4.     If any man built upon that foundation spiritually valuable works of figurative gold, silver and precious stones or spiritually worthless items of figurative wood, hay and stubble, each man's work would "become" (ginomai, U. B. S. Grk. N. T., 1966, p. 584; Ibid., Arndt & Gingrich, p. 157-159) "plainly seen" (phaneros, Ibid., p. 860), for the "Day" (NIV) -- the Day of Christ's evaluation of it at His Judgment Seat where believers' works are judged -- will "reveal" (deloo, Ibid., p. 177) it, 1 Corinthians 3:12-13a.

5.     The figurative "fire" of God's evaluation will test each believer's work for the Lord to expose its spiritual "quality" (hopoios, Thayer's Grk.-Eng. Les. of the N. T., 1963, p. 449), 1 Corinthians 3:13b.

6.     Applied to the figurative items of gold, silver, precious stones, wood, hay and stubble, the first three items would survive the figurative fire while the latter three would not.

7.     If any man's work remains following God's evaluation of it, he will receive a reward (1 Corinthians 3:14), but if any man's work is burned up, he will suffer a loss of reward, but he himself will be saved, but only as one escaping through the fire, 1 Corinthians 3:15 NIV.  [This verse reveals the unconditional salvation security of the believer in spite of having produced a lifetime of unacceptable service to God!]

C.    In the context of countering carnal divisions over human personalities, the application of this description of the accountability of God's servants at the Judgment Seat of Christ can be made as follows:

1.     Since any human servant of the Lord is completely accountable to the Lord for his ministry, for believers to exalt any human servant of God over another one in a divisive manner in the Church is to miss the point that that servant of God is not the focal point of the Church, but that God is!  It is foolish to extol one servant of God over another since only GOD is the ultimate Discipler of everyone in the Church!

2.     It is equally foolish for any human servant of the Lord to exalt himself over any other servant of God or believer, for he must give an account of his own ministry to God at the Judgment Seat of Christ, and to exalt himself is not only unbiblical, but carnal, what must be burned up at the Judgment Seat of Christ!

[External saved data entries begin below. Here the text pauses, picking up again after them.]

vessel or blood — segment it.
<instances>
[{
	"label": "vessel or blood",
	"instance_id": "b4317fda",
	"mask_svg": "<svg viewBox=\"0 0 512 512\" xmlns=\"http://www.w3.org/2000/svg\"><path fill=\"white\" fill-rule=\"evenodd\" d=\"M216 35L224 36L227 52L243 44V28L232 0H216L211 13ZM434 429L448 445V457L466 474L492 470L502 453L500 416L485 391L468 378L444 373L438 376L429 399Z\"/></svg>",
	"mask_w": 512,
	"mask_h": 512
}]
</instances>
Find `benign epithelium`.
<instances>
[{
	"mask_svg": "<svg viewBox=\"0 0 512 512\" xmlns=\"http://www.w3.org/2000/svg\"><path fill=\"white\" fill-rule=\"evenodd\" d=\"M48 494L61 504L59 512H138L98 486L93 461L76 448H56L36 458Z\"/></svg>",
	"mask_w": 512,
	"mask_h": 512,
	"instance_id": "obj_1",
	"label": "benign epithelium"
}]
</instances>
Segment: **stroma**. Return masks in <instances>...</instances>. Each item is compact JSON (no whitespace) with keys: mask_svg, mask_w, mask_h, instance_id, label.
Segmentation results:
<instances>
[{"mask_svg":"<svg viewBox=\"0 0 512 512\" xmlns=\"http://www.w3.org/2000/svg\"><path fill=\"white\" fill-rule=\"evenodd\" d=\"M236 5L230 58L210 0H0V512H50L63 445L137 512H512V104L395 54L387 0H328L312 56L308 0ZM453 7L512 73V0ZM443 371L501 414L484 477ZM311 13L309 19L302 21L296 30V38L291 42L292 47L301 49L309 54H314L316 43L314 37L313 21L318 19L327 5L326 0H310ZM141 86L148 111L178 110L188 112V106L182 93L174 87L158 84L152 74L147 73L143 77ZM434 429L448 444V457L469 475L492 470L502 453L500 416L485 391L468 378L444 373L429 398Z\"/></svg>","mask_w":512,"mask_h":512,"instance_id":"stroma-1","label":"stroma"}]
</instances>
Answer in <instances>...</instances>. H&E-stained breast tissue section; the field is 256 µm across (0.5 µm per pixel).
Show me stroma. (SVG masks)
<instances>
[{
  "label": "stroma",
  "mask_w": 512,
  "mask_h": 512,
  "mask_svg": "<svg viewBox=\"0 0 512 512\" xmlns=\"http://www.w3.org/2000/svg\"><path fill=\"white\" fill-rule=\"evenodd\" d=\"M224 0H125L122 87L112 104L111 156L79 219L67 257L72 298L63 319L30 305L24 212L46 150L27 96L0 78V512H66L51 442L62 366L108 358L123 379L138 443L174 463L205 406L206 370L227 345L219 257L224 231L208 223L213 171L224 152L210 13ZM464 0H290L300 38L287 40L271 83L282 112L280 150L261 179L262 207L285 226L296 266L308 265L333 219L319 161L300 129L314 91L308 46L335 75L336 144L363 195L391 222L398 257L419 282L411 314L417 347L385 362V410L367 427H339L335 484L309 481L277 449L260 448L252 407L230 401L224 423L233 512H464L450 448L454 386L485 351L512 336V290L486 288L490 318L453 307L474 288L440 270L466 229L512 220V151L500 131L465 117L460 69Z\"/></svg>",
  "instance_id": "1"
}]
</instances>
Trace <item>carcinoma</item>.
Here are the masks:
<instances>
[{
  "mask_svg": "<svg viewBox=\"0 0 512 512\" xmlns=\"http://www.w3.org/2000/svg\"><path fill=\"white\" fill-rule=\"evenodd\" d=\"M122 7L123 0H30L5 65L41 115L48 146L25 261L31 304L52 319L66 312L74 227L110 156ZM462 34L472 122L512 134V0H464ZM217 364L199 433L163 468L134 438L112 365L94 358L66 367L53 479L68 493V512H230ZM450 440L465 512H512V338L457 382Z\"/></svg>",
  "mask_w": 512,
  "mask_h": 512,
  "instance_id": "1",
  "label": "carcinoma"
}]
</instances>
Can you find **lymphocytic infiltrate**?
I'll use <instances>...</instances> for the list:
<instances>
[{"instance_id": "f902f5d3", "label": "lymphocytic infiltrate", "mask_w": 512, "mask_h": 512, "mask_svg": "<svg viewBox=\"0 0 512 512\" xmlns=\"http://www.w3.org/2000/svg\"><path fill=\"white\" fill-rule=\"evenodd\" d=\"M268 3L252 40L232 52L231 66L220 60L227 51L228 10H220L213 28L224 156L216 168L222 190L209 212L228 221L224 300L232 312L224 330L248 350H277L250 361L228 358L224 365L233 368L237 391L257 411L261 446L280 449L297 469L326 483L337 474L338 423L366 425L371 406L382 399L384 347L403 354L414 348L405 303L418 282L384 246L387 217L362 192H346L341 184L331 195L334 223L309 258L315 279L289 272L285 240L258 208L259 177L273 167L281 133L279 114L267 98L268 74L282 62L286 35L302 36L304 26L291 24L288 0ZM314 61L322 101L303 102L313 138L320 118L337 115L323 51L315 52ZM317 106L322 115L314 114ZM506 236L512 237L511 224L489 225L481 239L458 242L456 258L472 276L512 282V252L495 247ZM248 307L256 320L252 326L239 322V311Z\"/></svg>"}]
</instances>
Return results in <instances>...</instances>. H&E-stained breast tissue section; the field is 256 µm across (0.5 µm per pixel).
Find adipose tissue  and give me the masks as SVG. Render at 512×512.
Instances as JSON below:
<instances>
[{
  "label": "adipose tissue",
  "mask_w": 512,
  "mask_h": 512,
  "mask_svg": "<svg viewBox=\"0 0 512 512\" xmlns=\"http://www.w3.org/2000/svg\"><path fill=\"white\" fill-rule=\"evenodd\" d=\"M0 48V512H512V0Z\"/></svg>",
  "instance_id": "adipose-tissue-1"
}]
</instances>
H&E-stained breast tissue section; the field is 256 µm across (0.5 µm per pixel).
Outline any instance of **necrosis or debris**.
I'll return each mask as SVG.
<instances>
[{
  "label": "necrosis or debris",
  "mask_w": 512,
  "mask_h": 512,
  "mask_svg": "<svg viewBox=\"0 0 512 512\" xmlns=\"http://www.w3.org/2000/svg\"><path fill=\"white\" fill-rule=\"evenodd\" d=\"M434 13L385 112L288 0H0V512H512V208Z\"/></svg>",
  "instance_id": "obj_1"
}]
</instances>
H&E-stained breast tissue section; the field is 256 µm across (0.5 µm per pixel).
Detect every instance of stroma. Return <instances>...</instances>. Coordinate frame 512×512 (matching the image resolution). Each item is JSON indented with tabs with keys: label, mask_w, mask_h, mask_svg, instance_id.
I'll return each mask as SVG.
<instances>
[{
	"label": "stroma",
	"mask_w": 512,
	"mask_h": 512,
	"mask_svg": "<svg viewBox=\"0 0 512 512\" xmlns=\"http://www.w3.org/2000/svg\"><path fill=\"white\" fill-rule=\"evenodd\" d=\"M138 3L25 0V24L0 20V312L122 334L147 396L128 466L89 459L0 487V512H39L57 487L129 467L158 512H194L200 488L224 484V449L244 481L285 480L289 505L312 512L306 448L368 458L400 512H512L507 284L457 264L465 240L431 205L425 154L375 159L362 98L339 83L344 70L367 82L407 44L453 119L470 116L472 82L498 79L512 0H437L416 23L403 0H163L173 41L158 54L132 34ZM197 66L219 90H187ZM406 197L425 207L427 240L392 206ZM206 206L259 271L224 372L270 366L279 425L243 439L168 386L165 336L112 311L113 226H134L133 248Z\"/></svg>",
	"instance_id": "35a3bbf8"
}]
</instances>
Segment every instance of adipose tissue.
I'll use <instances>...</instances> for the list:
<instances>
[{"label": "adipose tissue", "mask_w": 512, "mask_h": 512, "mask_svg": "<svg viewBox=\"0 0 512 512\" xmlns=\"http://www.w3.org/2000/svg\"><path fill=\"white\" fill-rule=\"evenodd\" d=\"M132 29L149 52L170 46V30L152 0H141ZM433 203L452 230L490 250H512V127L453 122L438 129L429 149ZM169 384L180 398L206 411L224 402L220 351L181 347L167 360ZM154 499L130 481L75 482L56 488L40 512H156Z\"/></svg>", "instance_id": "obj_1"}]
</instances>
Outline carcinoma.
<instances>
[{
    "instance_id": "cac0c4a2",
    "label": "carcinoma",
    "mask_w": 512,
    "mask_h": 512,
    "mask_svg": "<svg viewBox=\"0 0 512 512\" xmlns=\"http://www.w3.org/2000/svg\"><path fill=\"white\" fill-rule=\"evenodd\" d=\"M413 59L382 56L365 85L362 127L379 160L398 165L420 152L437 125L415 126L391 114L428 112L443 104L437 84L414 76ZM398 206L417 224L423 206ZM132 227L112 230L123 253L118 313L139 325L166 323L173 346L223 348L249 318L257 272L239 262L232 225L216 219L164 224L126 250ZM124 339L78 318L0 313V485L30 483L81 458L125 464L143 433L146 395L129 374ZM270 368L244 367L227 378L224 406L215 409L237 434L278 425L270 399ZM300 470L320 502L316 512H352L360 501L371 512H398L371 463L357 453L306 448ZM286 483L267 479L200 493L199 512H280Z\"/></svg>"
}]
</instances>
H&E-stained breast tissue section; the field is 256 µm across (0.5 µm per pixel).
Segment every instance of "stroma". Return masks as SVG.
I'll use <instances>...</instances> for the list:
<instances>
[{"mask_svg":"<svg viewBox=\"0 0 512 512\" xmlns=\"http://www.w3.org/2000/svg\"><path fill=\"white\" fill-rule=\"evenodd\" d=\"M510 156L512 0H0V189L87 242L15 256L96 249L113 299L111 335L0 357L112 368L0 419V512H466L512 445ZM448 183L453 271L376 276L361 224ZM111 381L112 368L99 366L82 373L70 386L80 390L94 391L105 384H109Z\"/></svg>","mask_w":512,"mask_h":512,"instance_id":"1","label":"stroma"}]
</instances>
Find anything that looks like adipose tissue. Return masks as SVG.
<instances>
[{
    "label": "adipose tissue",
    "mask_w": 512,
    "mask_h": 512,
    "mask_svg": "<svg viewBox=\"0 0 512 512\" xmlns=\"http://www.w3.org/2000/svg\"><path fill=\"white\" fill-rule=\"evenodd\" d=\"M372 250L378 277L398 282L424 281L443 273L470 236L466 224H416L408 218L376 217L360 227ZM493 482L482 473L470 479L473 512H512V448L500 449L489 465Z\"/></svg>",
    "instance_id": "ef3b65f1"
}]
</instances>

3.     It is also foolish for either any human servant of God or the people of God to devalue that servant's work in the Church, for if he is called and gifted of God to serve as he does, his workmanship will be rewarded by Christ at the Judgment Seat of Christ regardless what the congregation or the servant of God himself thinks of his workmanship now!  We must thus all focus on God's Biblical service standards, not man's!

 

Lesson: The production of carnal divisions in the Church over human servants of God is utterly foolish since each servant of the Lord will give an account to Christ for the spiritual quality of his workmanship for the Lord, meaning that the Head of the Church is God, not any such human servant, and only the work he does that please GOD -- not persons in the congregation or the servant himself -- will ultimately be of any value whatsoever!

 

Application: May we not divide over God's human servants, but realize that in light of the Judgment Seat of Christ, each such servant is precisely that, a servant of God, and how God wants to use him is the only point worth noting!